First off, my heatsink fell off because of faulty hook on mb. Nothing would work(would not power up). I soldered the hook and heatsink is now attached. Now when I power it up I get DISK BOOT FAILURE, INSERT SYSTEM DISK AND PRESS ENTER error.HP Pavlion a810n asus k8s-la mb.I put WINDOWS 7 disc in but nothing happens. Is it the motherboard?


----------



## etaf (Oct 2, 2003)

it may have overheated, and still may - although I would expect the PC to shut down - not give that error

can you get into setup/bios on boot - should be a message press F2 or DEL key just when you first switch on

if so can you see the harddrive listed ?

most HPs come up with a message (if they see a bootable CD in the drive ) 
press any key to boot from CD 
do you see that at all

if not you may need to go into the setup/bios and change the bootorder to boot from the CD first or before the harddrive

any beeps from the system when switched on

we could try UBUNTU to see if the hardware works - but you will need to create a CD and boot from that CD
here are the full details

*UBUNTU*
It may be possible to boot from another Operating System
This will at least test the Hardware and also see if you can see the Harddrive and possibly get data off.

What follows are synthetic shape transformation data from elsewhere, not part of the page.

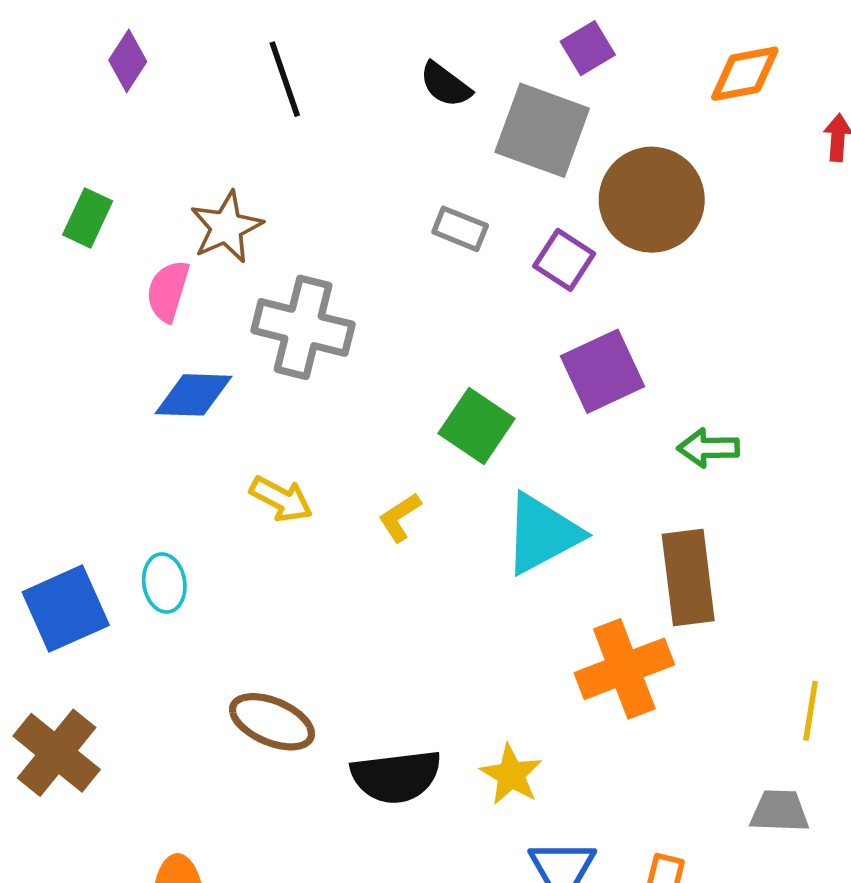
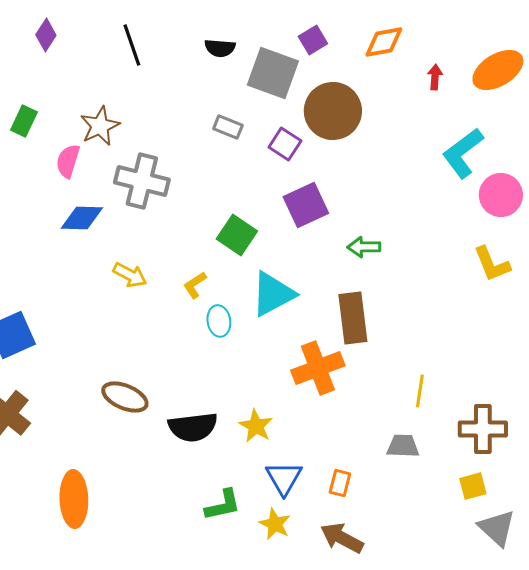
purple square: (588, 48) -> (313, 40), moved
black semicircle: (445, 85) -> (220, 48), turned -32
cyan ellipse: (164, 583) -> (219, 321), moved

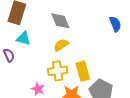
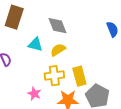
cyan triangle: (24, 39) -> (35, 44), moved

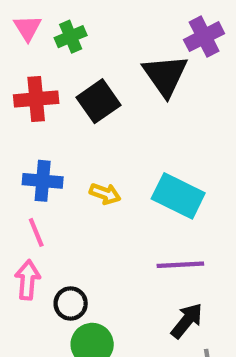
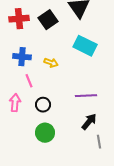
cyan rectangle: (178, 196) -> (85, 46), moved
pink line: (36, 232) -> (29, 81), moved
black circle: (71, 303) -> (43, 105), moved

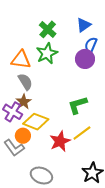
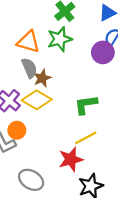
brown star: (24, 102) -> (42, 78), moved
yellow diamond: (36, 122) -> (37, 100), moved
red star: (60, 141) -> (71, 159), moved

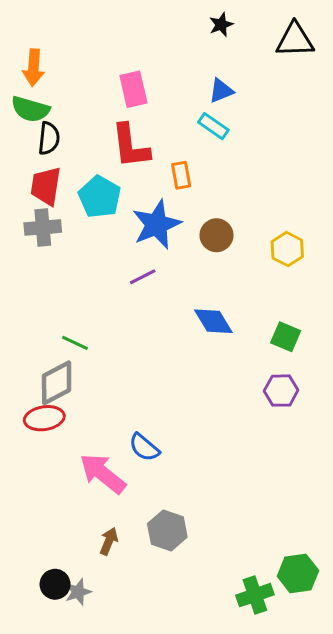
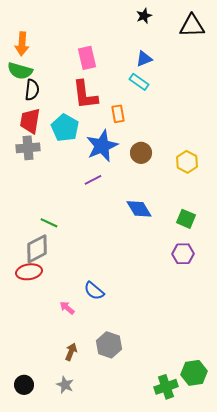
pink arrow: (103, 474) -> (67, 308), size x0.5
black circle: (55, 584) -> (24, 385), moved
gray star: (78, 592) -> (65, 385), moved, turned -30

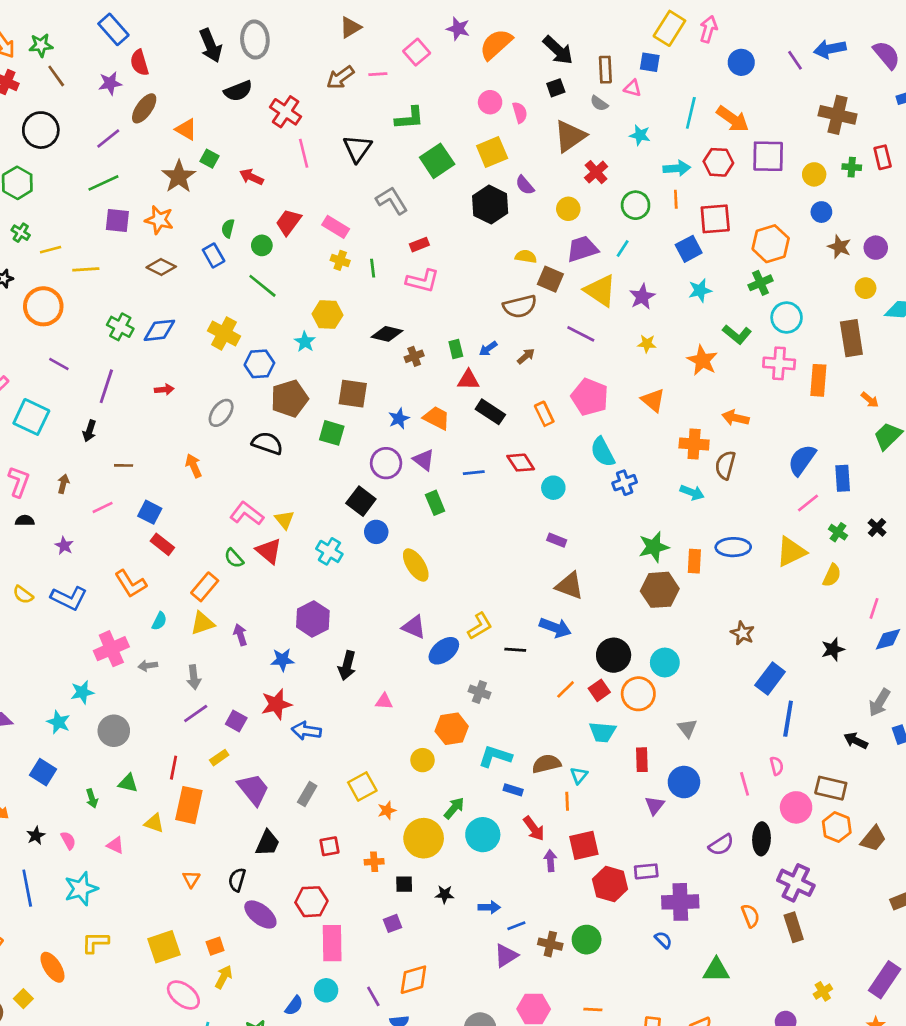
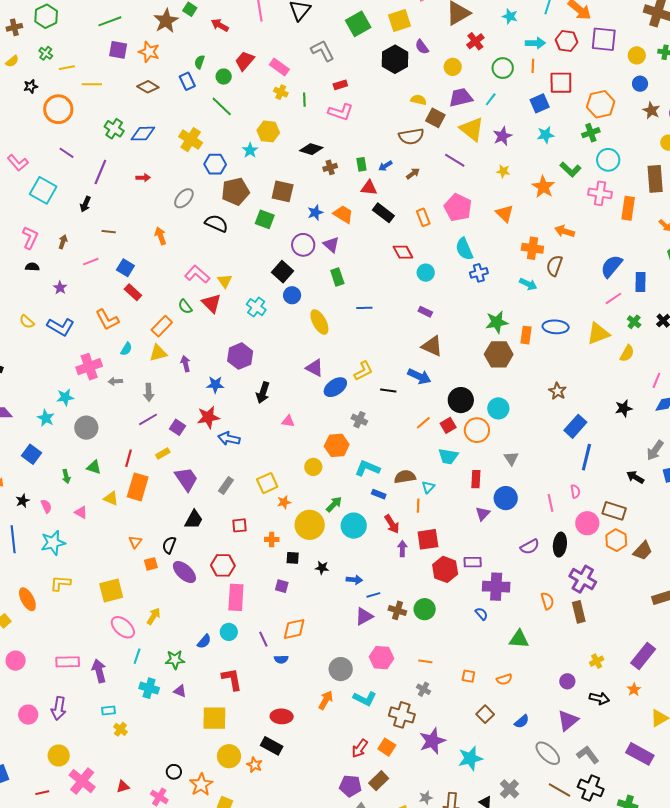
blue line: (474, 473) -> (364, 308), moved
purple square: (392, 923) -> (282, 586), turned 32
orange square: (215, 946) -> (151, 564), moved

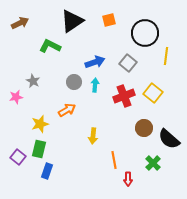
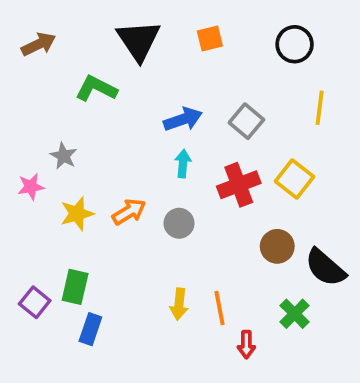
black triangle: (72, 21) -> (139, 40), turned -30
black circle: (145, 33) -> (295, 44), moved, size x0.7
gray circle: (74, 82) -> (179, 223), moved
yellow star: (40, 124) -> (77, 214), moved
yellow arrow: (93, 136) -> (179, 304), moved

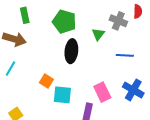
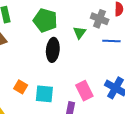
blue line: (125, 55) -> (111, 41), moved
orange square: (46, 81) -> (21, 87), moved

If you have another PC with a cdwriter and spare CD
goto http://www.ubuntu.com/ and download the ISO

full details are here http://www.howtogeek.com/howto/wind...backup-files-from-your-dead-windows-computer/

click on the image "download ubuntu"
Select a location
then begin download
Save the file onto your PC - remember where you saved it - so you can find it again to create the image bootable CD.

You do *NOT* copy the ISO file onto a CD - you have to use the ISO to create a bootable CD
The CD creator software you have on the PC may have an option to create an image from an ISO 
*If not* - use this free program http://www.imgburn.com/

When the UBUNTU CD boots - you will see the following options
1) Try ubunto without any change to your computer
2) Install ubuntu
3) Check CD for defects
4) Test memory
5) Boot from first hard disk.

Use *OPTION 1 "Try ubunto without any change to your computer"*  *ONLY* this option this will run from the CD and not install onto your harddrive - *be careful*, if you do install onto the PC - you will wipe the data and software OFF your hard drive.., so repeat only use option 1 

Now you should see a UBUNTU desktop
This at least proves the main parts of the PC are working

You may see your Harddrive on the desktop - if not have in look in the places on the tool bar at the top of the screen.

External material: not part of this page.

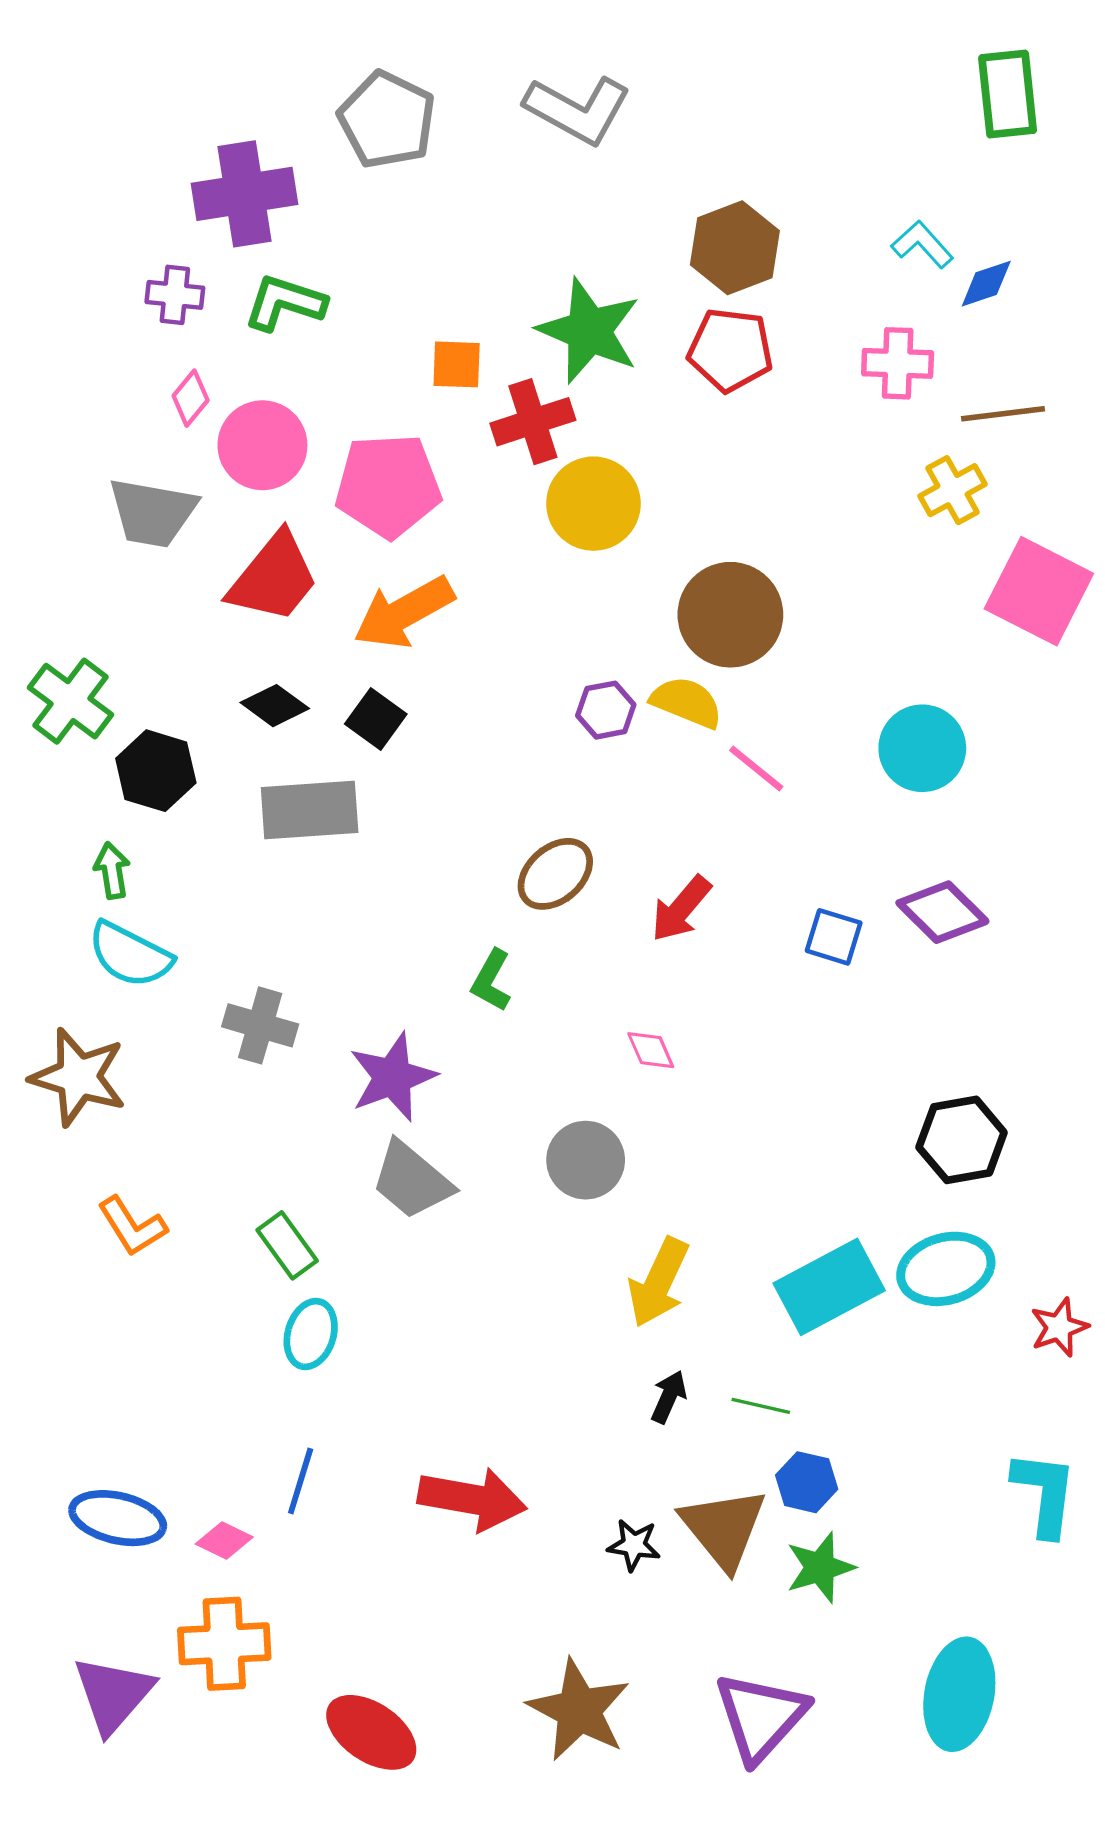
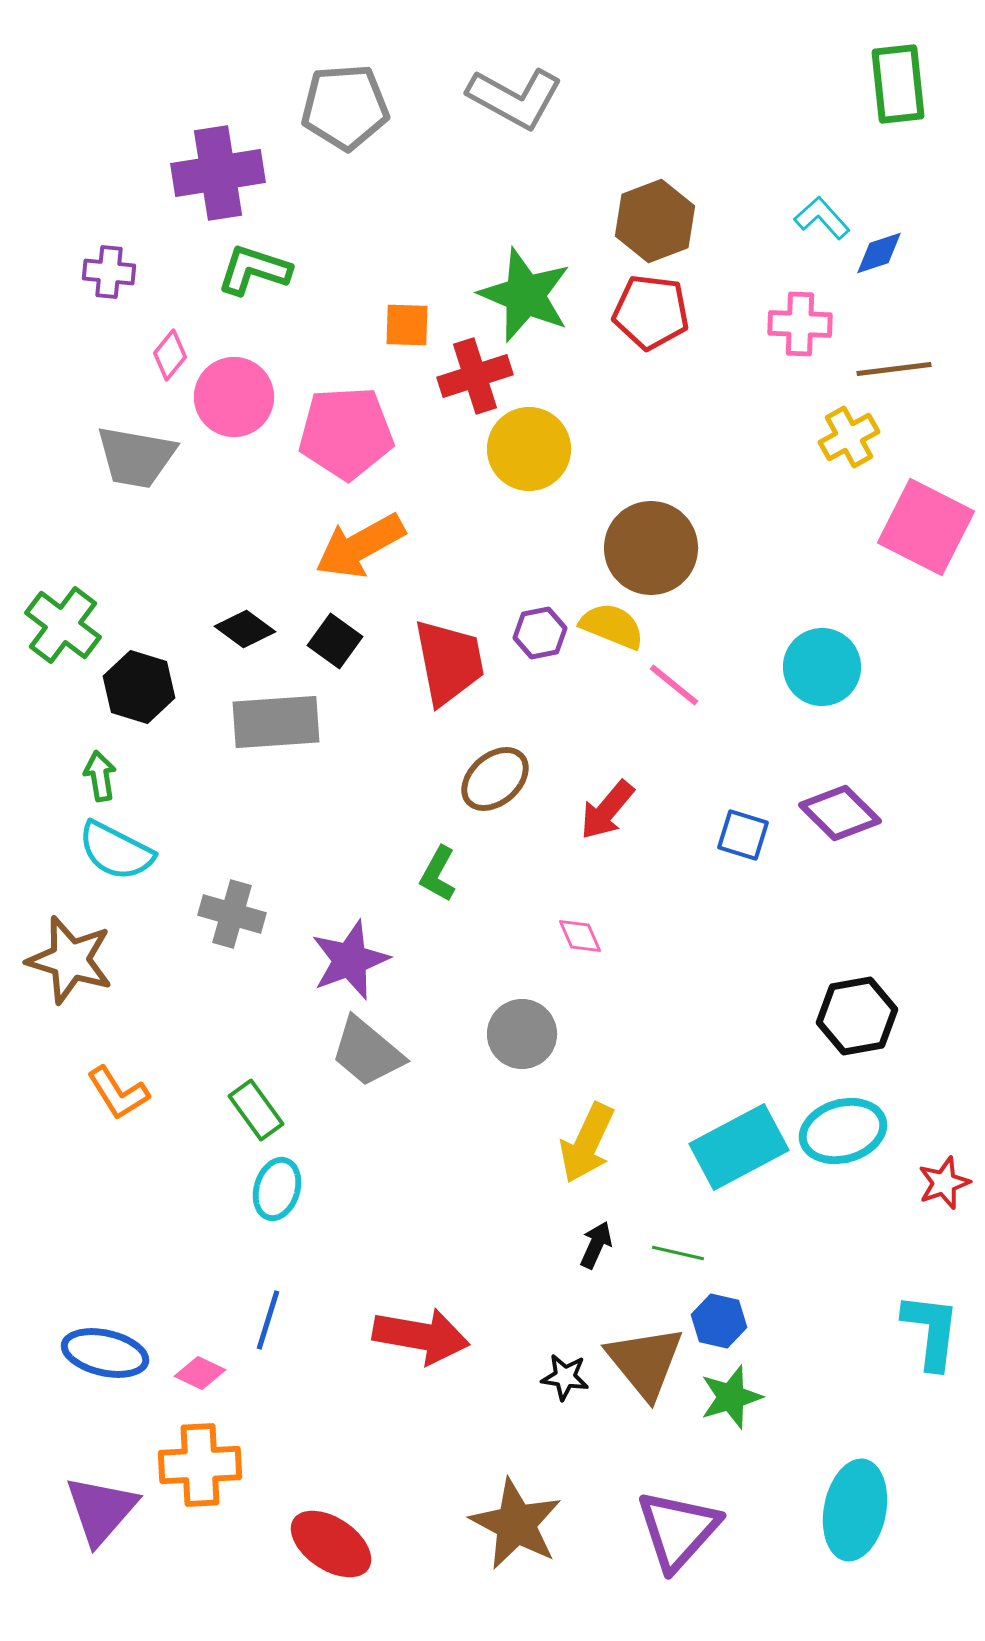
gray pentagon: (387, 120) -> (345, 107), turned -30
purple cross: (175, 295) -> (109, 272), moved
red trapezoid: (274, 578) -> (449, 662), moved, turned -50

If you can see your harddrive - see if you can find the your datafiles - 
XP look in "documents and settings" under the user name you had on the PC 
Vista look in "user" under the user name you had on the PC

Now if you have a USB flash drive or external harddrive - you should be able to copy your data from the harddrive onto the USB device

If you still have issues mounting the harddrive:
On the main menu of Ubuntu, there's an option to Check CD for defects. I ran this and was able to mount the C Drive.


----------



## lackanookey (Jan 30, 2010)

The keyboard doesn't do anything. Also the power light is solid yellow.


----------